-------- SELECTED PASSAGE --------

Due to the specialized nature of synthetic organic reaction procedures, unique operational considerations dictate the process of automating experimental workflows. These include, but are not limited to: throughput, scale, special chemical requirements (i.e., timing, rate of addition, mixing, temperature, water or oxygen sensitivity), as well as sampling and analysis. Below we outline how these considerations impact the automation systems under development.

1. Throughput. Increased throughput is a popular appeal of automation and no other area of chemistry automation has gained as much traction in recent years as HTE.²² HTE platforms push the limit of what is humanly possible to somewhere between 96 and 1536 reactions per day.^7,13,23–25 HTE in 96-well plates is typically carried out in semi-automated fashion on micromole scale, leveraging chemical libraries dispensed through automation, with experimental execution carried out through manual pipetting.⁷ This allows for the maximum flexibility in execution while still automating the most cumbersome elements of the workflow. In reactions involving unstable reactive intermediates, fully automating 96-well HTE execution is preferable, as we have previously reported for strong base mediated functionalization reactions.²⁶ HTE in 384 or 1536-well plates is typically carried out in fully-automated fashion on nanomole scale.

When estimating throughput to evaluate the potential of a new automated system, a 4-digit reaction count per day is impressive, but may not necessarily be the best solution to every synthetic challenge. This section focuses on identifying optimal throughput based on the experimental goal, the importance of timing, and the required analytical methods.

HTE is especially useful in reaction discovery. In reaction discovery studies, a diverse array of categorical parameters are typically examined to determine conditions that afford the desired bond disconnection. In an example published by our group, both Suzuki–Miyaura cross-coupling conditions (Fig. 10a) and asymmetric hydrogenation conditions (Fig. 10b) for the enantioselective synthesis of α-methyl-β-cyclopropyldihydrocinnamates were discovered through HTE.²⁷ Although these studies were carried out in semi-automated fashion, the automated dispensing of phosphine ligands significantly shortened cycle times in both cases. If the number of experiments exceeds limits imposed by material, equipment or timing limitations, the use of statistical tools such as Design of Experiments (DoE) and Principal Component Analysis (PCA) can reduce the necessary number of reactions. Although DoE approaches are typically utilized in continuous parameter optimizations, in an impressive example by Moseley and coworkers, categorical ligand and solvent space were explored efficiently through a combined PCA and DoE approach.²⁸

Fig. 10 (a) HTE to discover optimal conditions for a Suzuki cross-coupling reaction (b) HTE to discover optimal conditions for an asymmetric hydrogenation reaction. Reprinted with permission from ref. 25. Copyright 2016 American Chemical Society.

--------

ACTIONS TO TAKE:
**a.** In the passage on automating synthetic chemistry, at what scale is HTE in 384 or 1536-well plates typically carried out?
**b.** Reproduce the passage on automating synthetic chemistry from "Due to the specialized" to "systems under development.".

-------- GIVEN DATA --------

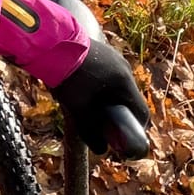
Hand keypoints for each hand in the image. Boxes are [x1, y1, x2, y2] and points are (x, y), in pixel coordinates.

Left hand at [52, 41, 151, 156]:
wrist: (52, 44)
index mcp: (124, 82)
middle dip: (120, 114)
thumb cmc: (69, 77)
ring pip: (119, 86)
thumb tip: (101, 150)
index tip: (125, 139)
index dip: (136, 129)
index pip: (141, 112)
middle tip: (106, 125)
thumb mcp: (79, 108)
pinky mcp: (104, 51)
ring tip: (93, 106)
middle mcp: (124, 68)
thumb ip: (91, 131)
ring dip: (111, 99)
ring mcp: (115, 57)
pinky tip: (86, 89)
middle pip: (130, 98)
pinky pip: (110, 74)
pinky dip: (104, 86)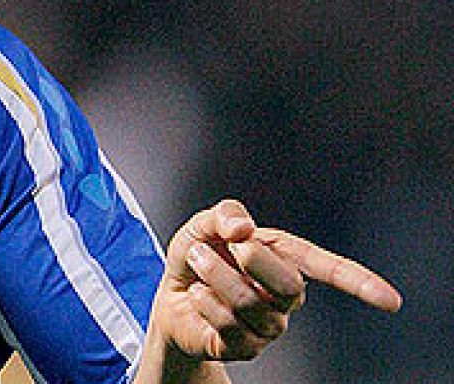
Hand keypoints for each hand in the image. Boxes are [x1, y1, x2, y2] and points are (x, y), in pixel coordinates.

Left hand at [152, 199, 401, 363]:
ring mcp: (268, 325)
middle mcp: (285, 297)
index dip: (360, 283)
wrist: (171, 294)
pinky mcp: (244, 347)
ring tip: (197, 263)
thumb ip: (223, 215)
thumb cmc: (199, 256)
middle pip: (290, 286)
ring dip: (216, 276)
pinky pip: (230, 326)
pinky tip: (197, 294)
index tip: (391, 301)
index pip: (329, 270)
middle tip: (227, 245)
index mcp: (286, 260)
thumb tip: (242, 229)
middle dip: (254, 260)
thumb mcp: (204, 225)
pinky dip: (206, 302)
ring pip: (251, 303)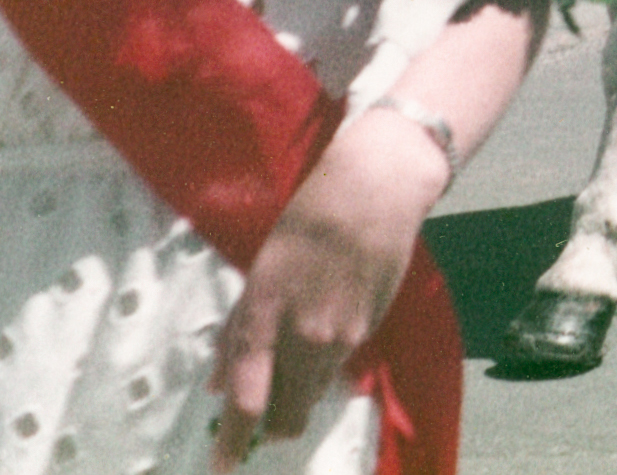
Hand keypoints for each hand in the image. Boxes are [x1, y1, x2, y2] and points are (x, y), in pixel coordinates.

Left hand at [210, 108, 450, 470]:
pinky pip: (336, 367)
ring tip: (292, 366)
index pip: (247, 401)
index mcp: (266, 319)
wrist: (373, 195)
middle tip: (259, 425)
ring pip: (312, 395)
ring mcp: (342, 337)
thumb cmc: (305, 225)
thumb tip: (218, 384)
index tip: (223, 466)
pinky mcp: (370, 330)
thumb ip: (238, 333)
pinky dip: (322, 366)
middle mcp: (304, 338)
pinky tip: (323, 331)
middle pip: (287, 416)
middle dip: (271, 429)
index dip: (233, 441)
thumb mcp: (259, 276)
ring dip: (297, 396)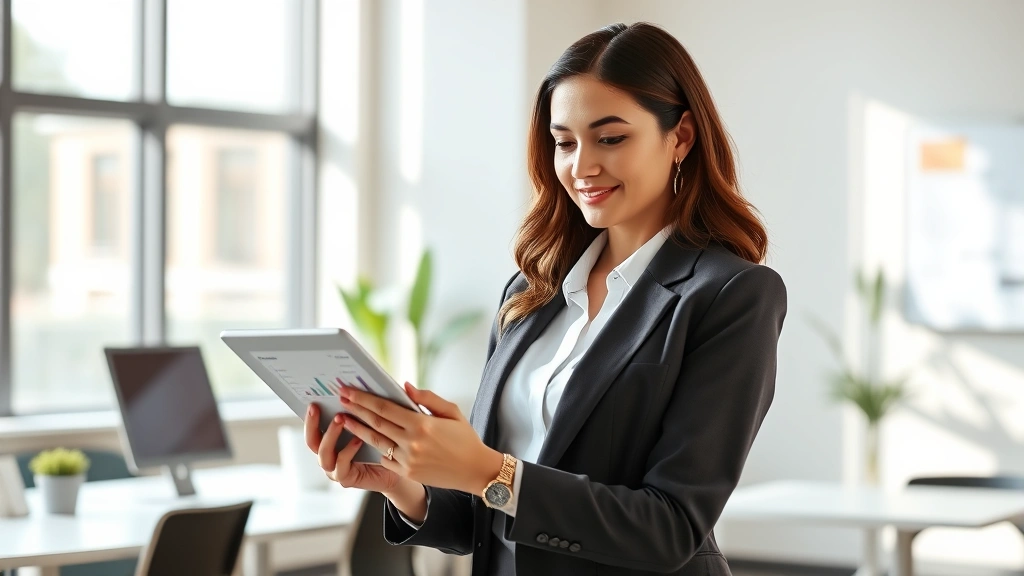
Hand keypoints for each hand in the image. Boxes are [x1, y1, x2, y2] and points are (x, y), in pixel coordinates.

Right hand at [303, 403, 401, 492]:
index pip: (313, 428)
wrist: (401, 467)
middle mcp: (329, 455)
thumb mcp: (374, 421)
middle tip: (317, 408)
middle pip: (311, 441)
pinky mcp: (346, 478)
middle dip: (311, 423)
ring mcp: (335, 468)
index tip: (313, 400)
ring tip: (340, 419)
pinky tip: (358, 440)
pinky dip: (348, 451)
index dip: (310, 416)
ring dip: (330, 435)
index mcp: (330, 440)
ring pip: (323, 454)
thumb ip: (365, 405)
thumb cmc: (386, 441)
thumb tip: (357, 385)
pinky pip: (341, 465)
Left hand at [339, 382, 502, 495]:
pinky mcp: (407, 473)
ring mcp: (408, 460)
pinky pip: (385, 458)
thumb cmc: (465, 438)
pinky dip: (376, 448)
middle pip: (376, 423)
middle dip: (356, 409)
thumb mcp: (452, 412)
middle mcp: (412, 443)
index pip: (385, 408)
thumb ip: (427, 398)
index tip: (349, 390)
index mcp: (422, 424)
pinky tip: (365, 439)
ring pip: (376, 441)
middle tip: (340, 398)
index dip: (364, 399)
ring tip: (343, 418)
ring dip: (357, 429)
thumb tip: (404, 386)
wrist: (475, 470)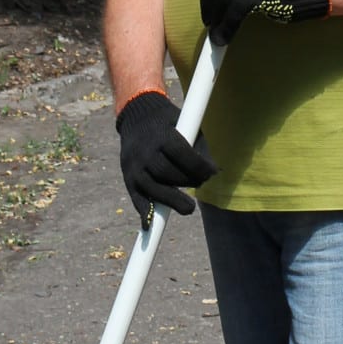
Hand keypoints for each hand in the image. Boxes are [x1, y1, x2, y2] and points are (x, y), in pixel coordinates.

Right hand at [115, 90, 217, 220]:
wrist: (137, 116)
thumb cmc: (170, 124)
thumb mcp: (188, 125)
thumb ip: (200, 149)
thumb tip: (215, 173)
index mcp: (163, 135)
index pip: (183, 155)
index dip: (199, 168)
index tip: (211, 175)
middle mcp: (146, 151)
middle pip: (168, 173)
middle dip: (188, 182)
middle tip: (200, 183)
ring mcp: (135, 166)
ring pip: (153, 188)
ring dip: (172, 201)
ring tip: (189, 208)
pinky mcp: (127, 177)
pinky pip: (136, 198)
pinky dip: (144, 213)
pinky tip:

--------

RESULTS:
**a.** On nanomole scale.

**b.**
Due to the specialized nature of synthetic organic reaction procedures, unique operational considerations dictate the process of automating experimental workflows. These include, but are not limited to: throughput, scale, special chemical requirements (i.e., timing, rate of addition, mixing, temperature, water or oxygen sensitivity), as well as sampling and analysis. Below we outline how these considerations impact the automation systems under development.